▶ **Sección del documento**
No es fácil recordar las fechas de la Historia. Al menos las relativas a nuestro pasado. Se diría que algo bloquea la memoria de los españoles cuando se trata de las emociones colectivas. Quizá todo se deba a falta de interés o a una enseñanza desde siempre mal planificada. Aun así, lo esencial se salva: 1212, relativa a la decisiva batalla de las Navas de Tolosa, es probablemente la segunda fecha histórica que mejor conocemos todos, después de la de 1492, del Descubrimiento de América, el mayor hito en el que estuvimos embarcados, y por delante incluso de 1812, relativa a la Constitución de Cádiz -cuyo segundo centenario se acaba de celebrar este año-, mucho más cercana en el tiempo. Conocemos 1212 sin duda por su importancia, porque fue una cita constitutiva y, seguramente, por la facilidad para recordar el doce doce.

▶ **Información proporcionada**

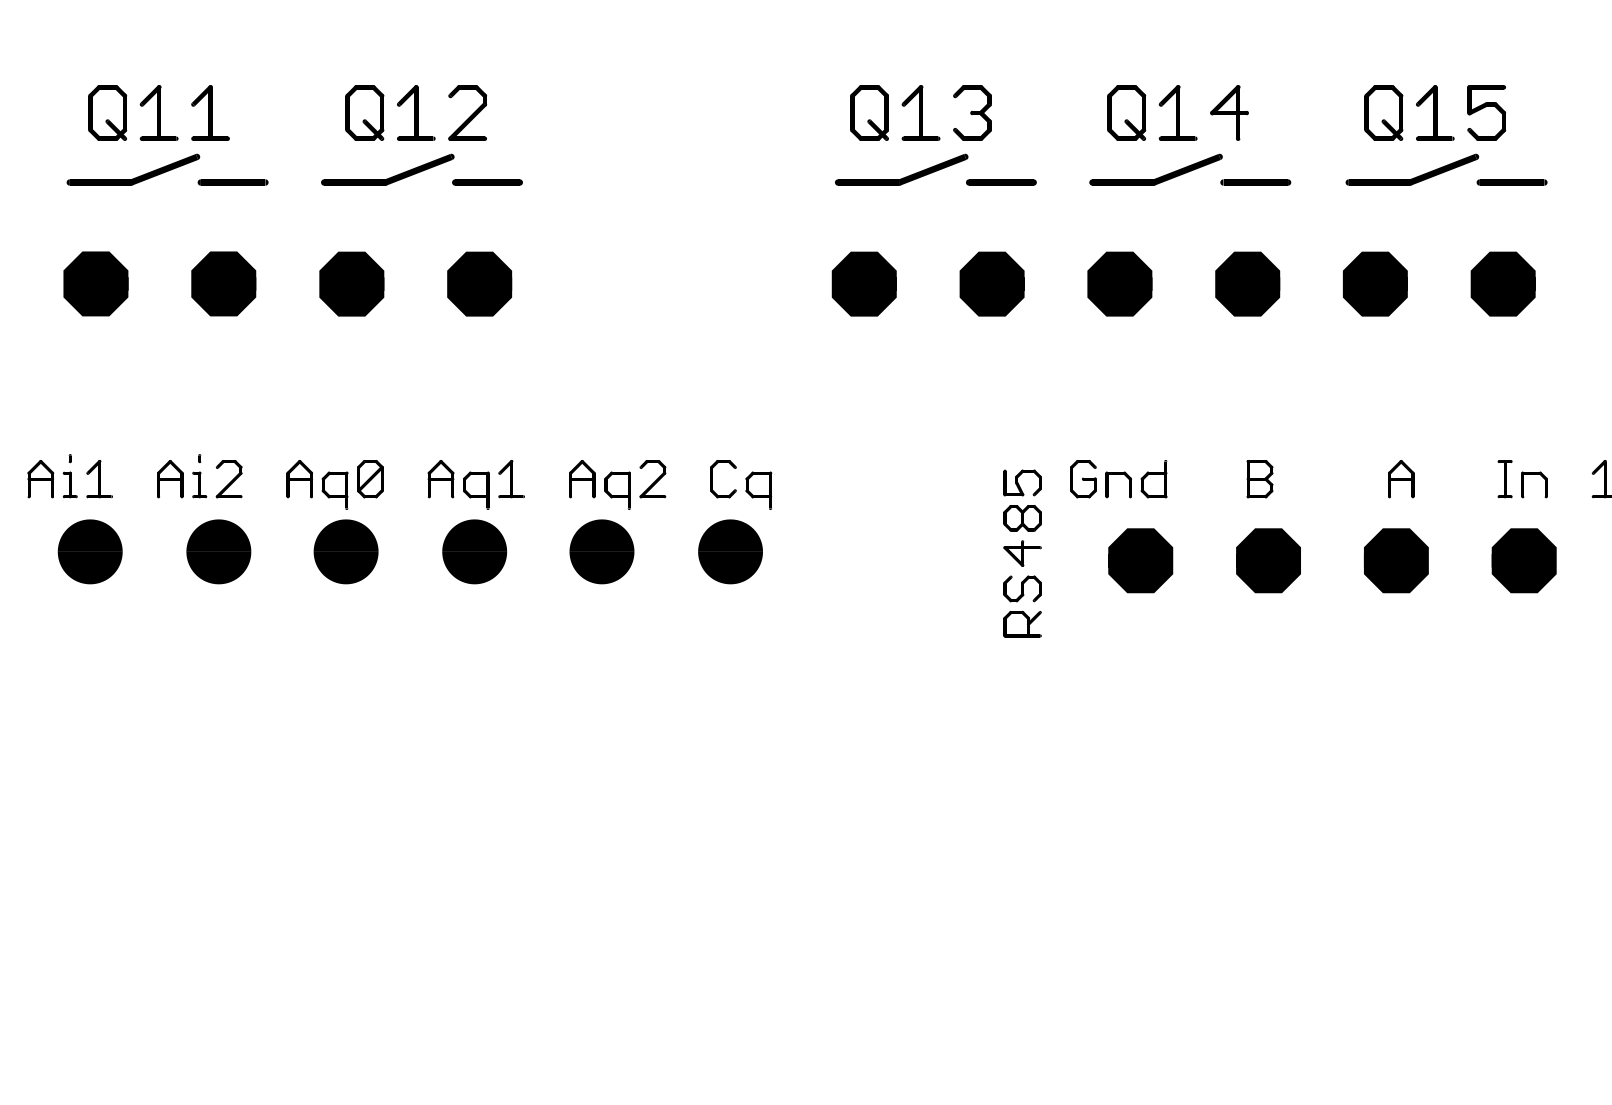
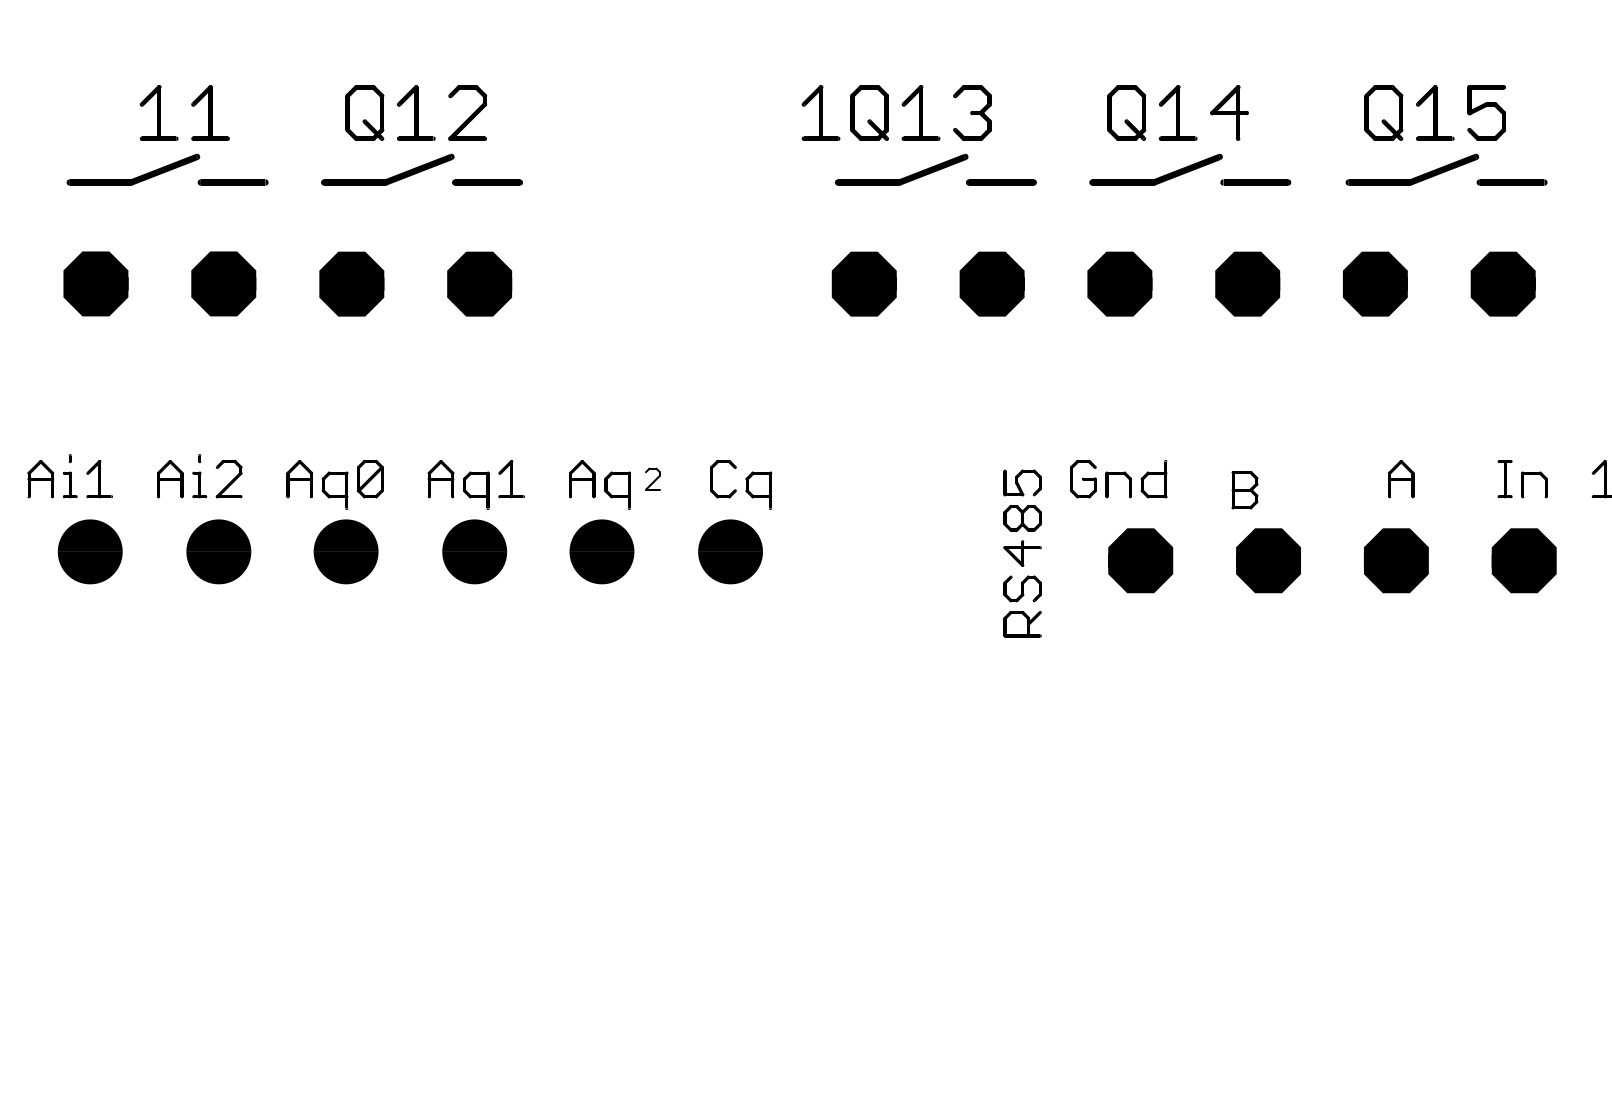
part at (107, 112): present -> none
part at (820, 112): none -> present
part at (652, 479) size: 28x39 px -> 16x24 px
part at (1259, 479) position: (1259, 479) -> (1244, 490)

▶ **Trabajo por hacer**
A - Según el texto sobre las fechas de la historia de España, ¿con qué acontecimiento se relaciona el año 1212?
B - Prosigue el texto sobre las fechas de la historia de España a partir de su última oración.

▶ **Respuestas por tarea**
A - Con la decisiva batalla de las Navas de Tolosa.

B -
El 16 de julio de 1212 -hoy se cumplen 800 años- se produjo en el lugar de las Navas de Tolosa, situada en la actual provincia de Jaén, la mayor victoria de los ejércitos cristianos sobre los invasores musulmanes de toda la Reconquista, es decir, de toda la Edad Media.

El protagonista principal de dicha victoria fue Alfonso VIII, rey de Castilla. Hoy será un día muy especial en el monasterio de Las Huelgas, a las afueras de Burgos, donde se encuentran su sarcófago y el de su mujer, la reina Leonor, hija de Leonor de Aquitania y Enrique Plantagenet. Allí reposan, ya que fundadores de este monasterio. Para los amantes del cine y no tanto de la historia -aunque con frecuencia vayan tan parejos- es una de las hijas de los personajes interpretados por Katarine Hepburn y Peter O'Toole en el «León en invierno». Los sarcófagos de Alfonso y Leonor están bien conservados, a pesar de que durante la invasión napoleónica el monasterio fue asaltado, destrozado y saqueado sin piedad por las tropas francesas, que incluso profanaron otras tumbas principescas en busca de cualquier clase de botín.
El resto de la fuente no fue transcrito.